Rached Bouaziz, ancien Doyen de la FSEG de Nabeul et professeur en sciences économiques, revient sur la question de l’indépendance de la Banque centrale en Tunisie (BCT). Car beaucoup de voix défendent l’idée que cette indépendance cause des pertes énormes à l’Etat tunisien. Et elles se demandent s’il n’est pas plus opportun qu’elle soit directement soumise au pouvoir exécutif.
Ces voix proposent un financement direct du déficit budgétaire par la Banque centrale de Tunisie. Ce qui réduiraient considérablement le coût de l’endettement de l’Etat. Certains proposent même une dette à taux d’intérêt nul. Bien sûr cette option est impossible, eu égard à la la loi du 25 avril 2016 promulguant le statut de la BCT.
Posée de cette manière, la question de l’indépendance de la Banque centrale nous inscrit dans un faux débat. Puisqu’elle omet le fond du problème et l’histoire qui est derrière l’idée de l’indépendance des banques centrales.
L’histoire de la question de l’indépendance des banques centrales
Cette histoire remonte aux années 1970 et 1980 avec les deux chocs pétroliers de 1970 et 1979 où l’inflation mondiale fut très élevée et entretenue par des politiques monétaires laxistes et expansionnistes mises en place par des banques centrales totalement soumises aux pouvoirs politiques en exercice.
Cependant, deux pays, le Japon et l’Allemagne, attirèrent particulièrement l’attention en réalisant des taux d’inflation faibles dans cette tourmente inflationniste mondiale. Leur particularité étaient qu’ils avaient des banques centrales indépendantes des pouvoirs politiques et avaient mené des politiques monétaires rigoureuses visant la maîtrise de l’inflation. De là est née l’idée de l’indépendance des banques centrales, idée qui fait pratiquement l’unanimité au niveau international.
Risques de la fin de l’indépendance de la Banque centrale
Ainsi, la fin de l’indépendance ouvre la voie à des politiques monétaires qui cherchent à doper et stimuler l’activité économique, particulièrement dans les périodes pré-électorales.
Rached Bouaziz souligne le risque de l’utilisation de la politique monétaire par le pouvoir politique en place pour stimuler l’activité économique et l’emploi.
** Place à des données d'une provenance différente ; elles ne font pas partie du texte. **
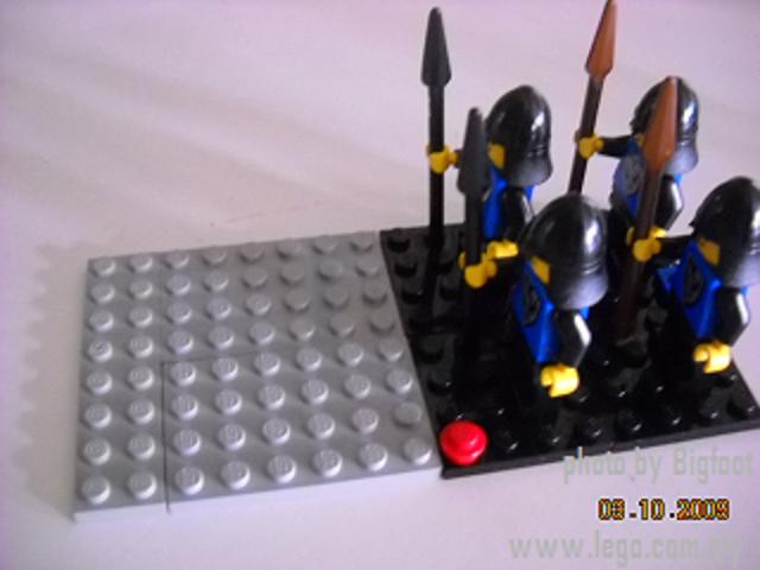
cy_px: 285
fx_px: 900
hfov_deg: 45.8
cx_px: 380
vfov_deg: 35.1
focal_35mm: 41
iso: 800
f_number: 3.1
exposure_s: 1/3
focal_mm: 6.72
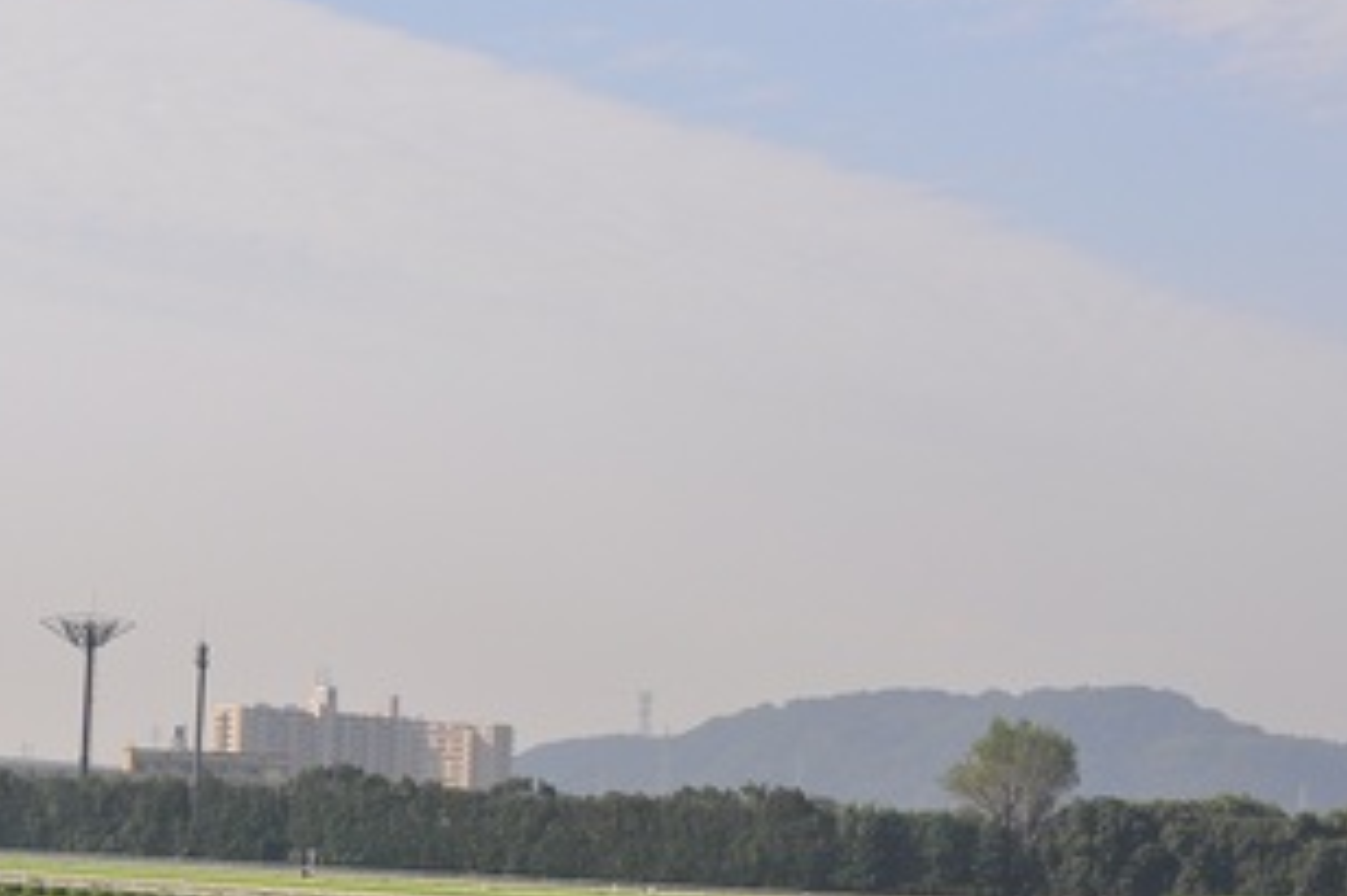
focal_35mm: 136
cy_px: 514
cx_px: 582
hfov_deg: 15.1
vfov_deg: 10.1
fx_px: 5086
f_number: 8
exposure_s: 1/1000
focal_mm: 70
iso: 320
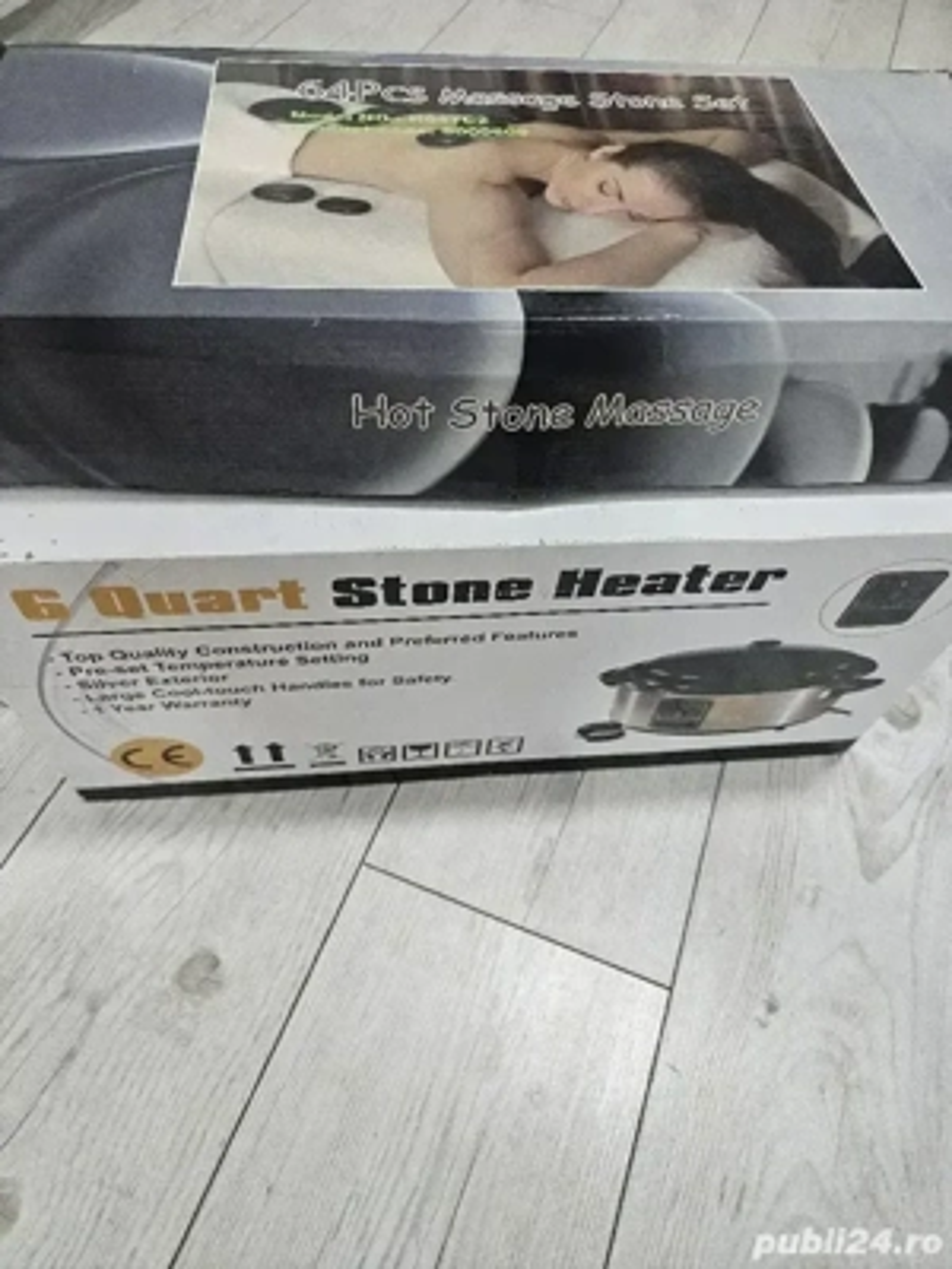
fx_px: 843
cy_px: 634
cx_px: 476
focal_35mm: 23
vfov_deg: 73.9
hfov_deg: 58.9
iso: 640
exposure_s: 1/204
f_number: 1.7
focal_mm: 6.3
Et ce, sans se soucier des conséquences sur les prix et l’inflation. Or, une fois l’inflation établie à des niveaux élevés (souvent à deux chiffres), il est difficile de la ramener à des paliers acceptables (2 à 3 %).
Des exemples internationaux comme la Turquie
Alors, il fait référence à des exemples internationaux, comme la Turquie, pour illustrer les effets néfastes d’une politique monétaire laxiste et d’une banque centrale soumise au pouvoir politique.
« Le cas actuel le plus illustratif est celui de la Turquie d’Erdogan qui a limogé trois gouverneurs de la Banque centrale turque et a imposé une politique monétaire laxiste ayant abouti à un pic d’inflation à 80 % (actuellement 40 %). Juste après avoir remporté les élections, Erdogan est revenu à de meilleurs sentiments en nommant un nouveau Gouverneur de la Banque centrale Turque. Ce dernier a pratiquement doublé le taux d’intérêt passant de 8,25 à 15 % et s’est ainsi inscrit dans un schéma conventionnel d’une banque centrale indépendante. En déclarant la guerre à l’inflation et menant une politique monétaire restrictive conséquente ».
Qu’en-est-il en Tunisie? Est-ce que la BCT soutient ou non actuellement l’État tunisien?
A cette interrogation, il répond : « En réalité, oui, la banque centrale soutient l’État tunisien et joue son rôle de prêteur en dernier ressort. La BCT a joué un rôle important pour que l’État tunisien ne se retrouve jamais en situation de défaut de paiement aussi bien interne qu’externe. Permettant ainsi d’assurer le paiement des salaires et les services des dettes internes et externes. Cependant, cela s’est fait au détriment du secteur privé. Et les crédits obtenus par l’État auprès du système bancaire sont passées de 10 % dans les années 2000-2013 à plus de 20 % ces dernières années.
Et de conclure : vu son rôle de prêteur en dernier ressort et la réalité stressante des finances publiques, peut-on réellement parler d’indépendance de la Banque centrale de Tunisie? A méditer!